Kurz vor neun Uhr abends komme ich im letzten goldenen Dämmerlicht in Budapest-Keleti an. Die tropisch warme Luft eines südländischen Sommerabends schlägt mir entgegen. Dieser wunderschöne Bahnhof ist tatsächlich ein wunderbarer Sehnsuchtsort, ein wunderbarer Ort zum Ankommen.
Ich finde mein Hotel, checke ein und mache mich auf den Weg durch die inzwischen dunklen, aber immer noch schwülwarmen Straßen der Stadt, vorbei am eleganten „Café New York“ – hierfür bin ich definitiv zu underdressed, also überquere ich die Ringstraße, und gelange ins Kneipenviertel. Interessanterweise feiert man lieber drinnen im klimatisierten Innenraum als draußen auf der Straße.
Als ich mein Langos bezahlen will, schüttelt der junge Mann hinter dem Tresen den Kopf: diese Scheine seien schon seit Jahren nicht mehr gültig! Wo ich die den her habe? Von meinem letzten Aufenthalt, sage ich. Was sich denn verändert habe seither, will er wissen? Nun ja, viel habe ich jetzt noch nicht gesehen, aber die Stadt erscheint mir bunter und lauter – und teurer.
Gleich nebenan ist das „Szimpla Kert“, früher mal ein echter Geheimtipp, eine Bar, die in der Ruine einer ehemaligen Textilfabrik eingerichtet wurde, heute eine der angesagtesten Party-Locations, die in jedem Reiseführer verzeichnet ist. Natürlich inzwischen mit Türsteher, aber der stämmige Mann dunkler Hautfarbe winkt mich lässig durch.

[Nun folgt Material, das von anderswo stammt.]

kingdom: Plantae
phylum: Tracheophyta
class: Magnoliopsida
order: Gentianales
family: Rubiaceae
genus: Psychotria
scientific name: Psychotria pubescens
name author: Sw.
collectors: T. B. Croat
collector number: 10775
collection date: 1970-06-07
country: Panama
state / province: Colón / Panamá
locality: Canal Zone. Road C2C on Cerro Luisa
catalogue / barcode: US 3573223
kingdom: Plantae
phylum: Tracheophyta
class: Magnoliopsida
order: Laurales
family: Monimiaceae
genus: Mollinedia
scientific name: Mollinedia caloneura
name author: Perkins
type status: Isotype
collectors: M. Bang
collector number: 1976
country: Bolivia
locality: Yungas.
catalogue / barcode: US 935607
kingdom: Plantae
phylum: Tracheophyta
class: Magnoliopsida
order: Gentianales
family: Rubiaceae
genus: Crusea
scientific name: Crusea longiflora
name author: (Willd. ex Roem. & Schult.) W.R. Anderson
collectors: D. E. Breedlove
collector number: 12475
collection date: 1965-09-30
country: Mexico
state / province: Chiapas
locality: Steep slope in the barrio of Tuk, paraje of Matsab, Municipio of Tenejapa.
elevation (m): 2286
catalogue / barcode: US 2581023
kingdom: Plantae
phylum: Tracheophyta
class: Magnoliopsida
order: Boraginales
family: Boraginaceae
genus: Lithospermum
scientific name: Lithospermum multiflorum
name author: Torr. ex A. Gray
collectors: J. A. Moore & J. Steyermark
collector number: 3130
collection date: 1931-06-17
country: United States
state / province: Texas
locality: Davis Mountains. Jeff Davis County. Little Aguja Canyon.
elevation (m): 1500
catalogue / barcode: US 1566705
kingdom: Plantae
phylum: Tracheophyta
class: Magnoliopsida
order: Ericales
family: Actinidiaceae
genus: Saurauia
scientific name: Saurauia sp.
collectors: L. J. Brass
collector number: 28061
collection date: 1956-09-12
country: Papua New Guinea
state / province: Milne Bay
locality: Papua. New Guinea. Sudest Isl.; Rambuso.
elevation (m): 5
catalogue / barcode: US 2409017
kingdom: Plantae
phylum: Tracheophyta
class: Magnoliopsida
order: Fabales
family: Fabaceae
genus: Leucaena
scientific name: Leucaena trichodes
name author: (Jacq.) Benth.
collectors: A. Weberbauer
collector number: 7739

Das Ruinen-Image wird immer noch sorgfältig gepflegt, aber alles andere ist topmodern, das Bier bezahlt man mit Karte, kostet 5 Euro, plus zehn Prozent Trinkgeld, was automatisch draufgeschlagen wird, wenn man es am Kartenlesegerät nicht wegdrückt.
Irgndwo spielt eine Band, anderswo laufen Videos, irgendwo legt auch ein DJ auf. Es gibt zahllose Räume und Flure, hinter jeder Ecke sieht es anders aus.
Das ehemalige Judenviertel hat sich in eine endlose Party-Meile verwandelt, alles ist schick und modern, Streetfood, Leuchtreklamen, dazwischen eine Synagoge und zwei koschere Restaurants.
Vom Deak Ter nehme ich die Metro zurück zum Bahnhof, finde noch eine nette Kneipe, komme mit einem einheimischen Mann mittleren Alters ins Gespräch, wie es mit diesem Land wohl weitergeht, er hat lange genug im Ausland gelebt, mag keine Bevormundung und die Einstellung der Leute in den Niederlanden habe ihn beeindruckt.
Kurz vor 12 verabschieden wir uns mit Händedruck und ich begebe mich zurück ins Hotel.